图像融合旨在整合源图像的互补信息，以提高融合表示的质量。大多数现有方法主要在空间域施加像素级约束，这限制了它们保留频域信息的能力。此外，单分支网络通常均匀地处理源图像特征，这阻碍了跨模态特征的考虑。为了解决这些问题，我们提出了一种用于图像融合的双分支渐进网络（DPNet）。首先，构建全局特征融合分支，增强远程依赖关系的提取；该分支通过全局上下文感知（GCA）模块促进全局特征交互。随后，设计局部特征融合分支从源图像中提取局部信息，该分支由多个局部特征注意（LFA）模块组成，捕获有价值的局部特征。此外，为了同时保留频域和空间域信息，我们集成了两个损失函数，共同优化两个域的特征保留。在五个数据集上的实验结果表明，DPNet在质量和数量上都优于目前最先进的融合模型。这些发现验证了其在军事监视、环境监测和医学成像等实际应用中的有效性。代码可在https://github.com/zenghui11/DPNet上获得。
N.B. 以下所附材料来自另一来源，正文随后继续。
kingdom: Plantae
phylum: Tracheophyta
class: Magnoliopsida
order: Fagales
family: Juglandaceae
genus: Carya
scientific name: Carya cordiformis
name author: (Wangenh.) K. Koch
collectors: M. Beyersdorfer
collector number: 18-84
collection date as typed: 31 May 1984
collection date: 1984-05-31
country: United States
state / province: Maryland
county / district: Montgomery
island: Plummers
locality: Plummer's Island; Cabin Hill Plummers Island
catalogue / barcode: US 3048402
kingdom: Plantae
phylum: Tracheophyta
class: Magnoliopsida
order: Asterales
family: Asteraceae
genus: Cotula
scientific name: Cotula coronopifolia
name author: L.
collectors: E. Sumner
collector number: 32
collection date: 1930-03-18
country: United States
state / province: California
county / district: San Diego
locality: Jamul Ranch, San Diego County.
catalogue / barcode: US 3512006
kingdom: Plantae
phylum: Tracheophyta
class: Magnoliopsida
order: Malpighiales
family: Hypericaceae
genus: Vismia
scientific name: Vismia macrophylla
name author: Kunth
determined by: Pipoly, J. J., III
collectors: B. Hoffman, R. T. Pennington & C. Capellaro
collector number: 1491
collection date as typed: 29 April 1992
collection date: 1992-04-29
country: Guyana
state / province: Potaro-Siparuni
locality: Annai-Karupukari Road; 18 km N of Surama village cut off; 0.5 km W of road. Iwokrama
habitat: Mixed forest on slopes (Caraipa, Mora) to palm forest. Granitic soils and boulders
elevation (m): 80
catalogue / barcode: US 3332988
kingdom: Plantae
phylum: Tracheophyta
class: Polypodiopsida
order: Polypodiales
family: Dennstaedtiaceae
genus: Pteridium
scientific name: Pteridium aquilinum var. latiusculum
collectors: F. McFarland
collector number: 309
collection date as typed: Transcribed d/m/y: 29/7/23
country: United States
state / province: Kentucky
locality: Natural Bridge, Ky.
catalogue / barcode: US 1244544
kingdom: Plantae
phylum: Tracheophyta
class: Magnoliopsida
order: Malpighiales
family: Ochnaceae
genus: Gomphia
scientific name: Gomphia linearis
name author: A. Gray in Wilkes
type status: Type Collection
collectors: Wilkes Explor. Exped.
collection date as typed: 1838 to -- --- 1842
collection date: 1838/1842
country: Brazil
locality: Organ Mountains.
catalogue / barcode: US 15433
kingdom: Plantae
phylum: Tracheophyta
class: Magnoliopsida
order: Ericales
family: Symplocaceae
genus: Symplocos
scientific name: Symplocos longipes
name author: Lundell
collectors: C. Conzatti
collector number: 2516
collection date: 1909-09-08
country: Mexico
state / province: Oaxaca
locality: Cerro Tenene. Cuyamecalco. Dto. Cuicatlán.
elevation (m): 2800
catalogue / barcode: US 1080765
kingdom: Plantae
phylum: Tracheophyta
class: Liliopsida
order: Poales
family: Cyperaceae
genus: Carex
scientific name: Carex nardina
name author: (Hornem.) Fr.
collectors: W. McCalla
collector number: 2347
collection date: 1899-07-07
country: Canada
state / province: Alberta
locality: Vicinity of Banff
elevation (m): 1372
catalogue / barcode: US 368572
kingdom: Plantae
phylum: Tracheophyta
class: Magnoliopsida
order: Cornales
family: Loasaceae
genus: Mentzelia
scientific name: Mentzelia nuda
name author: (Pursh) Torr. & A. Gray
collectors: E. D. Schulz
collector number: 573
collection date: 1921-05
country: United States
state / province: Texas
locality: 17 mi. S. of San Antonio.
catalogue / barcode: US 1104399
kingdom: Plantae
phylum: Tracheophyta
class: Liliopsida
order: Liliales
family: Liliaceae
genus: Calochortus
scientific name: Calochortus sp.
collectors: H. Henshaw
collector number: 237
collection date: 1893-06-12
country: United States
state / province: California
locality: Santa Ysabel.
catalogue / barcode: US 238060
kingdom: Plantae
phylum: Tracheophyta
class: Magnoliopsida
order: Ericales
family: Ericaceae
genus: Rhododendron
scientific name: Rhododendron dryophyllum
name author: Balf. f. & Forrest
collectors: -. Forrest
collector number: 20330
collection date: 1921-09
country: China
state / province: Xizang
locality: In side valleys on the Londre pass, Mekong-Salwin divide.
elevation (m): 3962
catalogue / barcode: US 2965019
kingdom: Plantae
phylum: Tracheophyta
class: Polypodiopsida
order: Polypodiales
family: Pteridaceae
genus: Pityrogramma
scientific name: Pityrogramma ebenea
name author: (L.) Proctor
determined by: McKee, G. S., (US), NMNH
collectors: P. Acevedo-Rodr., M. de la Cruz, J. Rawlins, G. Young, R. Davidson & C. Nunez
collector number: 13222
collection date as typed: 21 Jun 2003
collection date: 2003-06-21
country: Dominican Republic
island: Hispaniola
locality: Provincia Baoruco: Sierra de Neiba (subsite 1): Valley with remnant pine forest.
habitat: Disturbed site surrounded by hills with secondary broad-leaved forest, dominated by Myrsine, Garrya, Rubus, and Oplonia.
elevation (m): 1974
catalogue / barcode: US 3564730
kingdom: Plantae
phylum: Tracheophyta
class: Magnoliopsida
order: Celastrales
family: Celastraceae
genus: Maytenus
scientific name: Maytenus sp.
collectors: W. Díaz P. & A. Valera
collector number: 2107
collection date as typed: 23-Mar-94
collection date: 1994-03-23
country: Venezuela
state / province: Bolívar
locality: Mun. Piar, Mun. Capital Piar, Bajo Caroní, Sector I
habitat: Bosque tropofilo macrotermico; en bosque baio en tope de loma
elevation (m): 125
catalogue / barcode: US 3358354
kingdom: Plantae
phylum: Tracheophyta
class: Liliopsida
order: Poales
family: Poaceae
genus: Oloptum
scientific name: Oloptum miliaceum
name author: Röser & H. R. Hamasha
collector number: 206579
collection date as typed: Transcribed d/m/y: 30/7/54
本文章由计算机程序翻译，如有差异，请以英文原文为准。

查看原文本刊更多论文

A Dual-branch Progressive Network with spatial-frequency constraint for image fusion

Image fusion aims to integrate complementary information from source images to enhance the quality of fused representations. Most existing methods primarily impose pixel-level constraints in the spatial domain, which limits their ability to preserve frequency domain information. Furthermore, single-branch networks typically process source image features uniformly, which hinders cross-modal feature consideration. To address these challenges, we propose a Dual-branch Progressive Network (DPNet) for image fusion. First, a global feature fusion branch is constructed to enhance the extraction of long-range dependencies. This branch promotes global feature interaction through a Global Context Awareness (GCA) module. Subsequently, a local feature fusion branch is designed to extract local information from source images, which comprises multiple Local Feature Attention (LFA) modules to capture valuable local features. Additionally, to preserve both frequency and spatial domain information, we integrate two loss functions that jointly optimize feature retention in both domains. Experimental results on five datasets demonstrate that DPNet surpasses state-of-the-art fusion models both qualitatively and quantitatively. These findings validate its effectiveness for practical applications in military surveillance, environmental monitoring and medical imaging. The code is available at https://github.com/zenghui11/DPNet.

求助全文

通过发布文献求助，成功后即可免费获取论文全文。去求助

来源期刊

Image and Vision Computing 工程技术-工程：电子与电气

CiteScore

8.50

自引率

8.50%

发文量

143

审稿时长

7.8 months

期刊介绍： Image and Vision Computing has as a primary aim the provision of an effective medium of interchange for the results of high quality theoretical and applied research fundamental to all aspects of image interpretation and computer vision. The journal publishes work that proposes new image interpretation and computer vision methodology or addresses the application of such methods to real world scenes. It seeks to strengthen a deeper understanding in the discipline by encouraging the quantitative comparison and performance evaluation of the proposed methodology. The coverage includes: image interpretation, scene modelling, object recognition and tracking, shape analysis, monitoring and surveillance, active vision and robotic systems, SLAM, biologically-inspired computer vision, motion analysis, stereo vision, document image understanding, character and handwritten text recognition, face and gesture recognition, biometrics, vision-based human-computer interaction, human activity and behavior understanding, data fusion from multiple sensor inputs, image databases.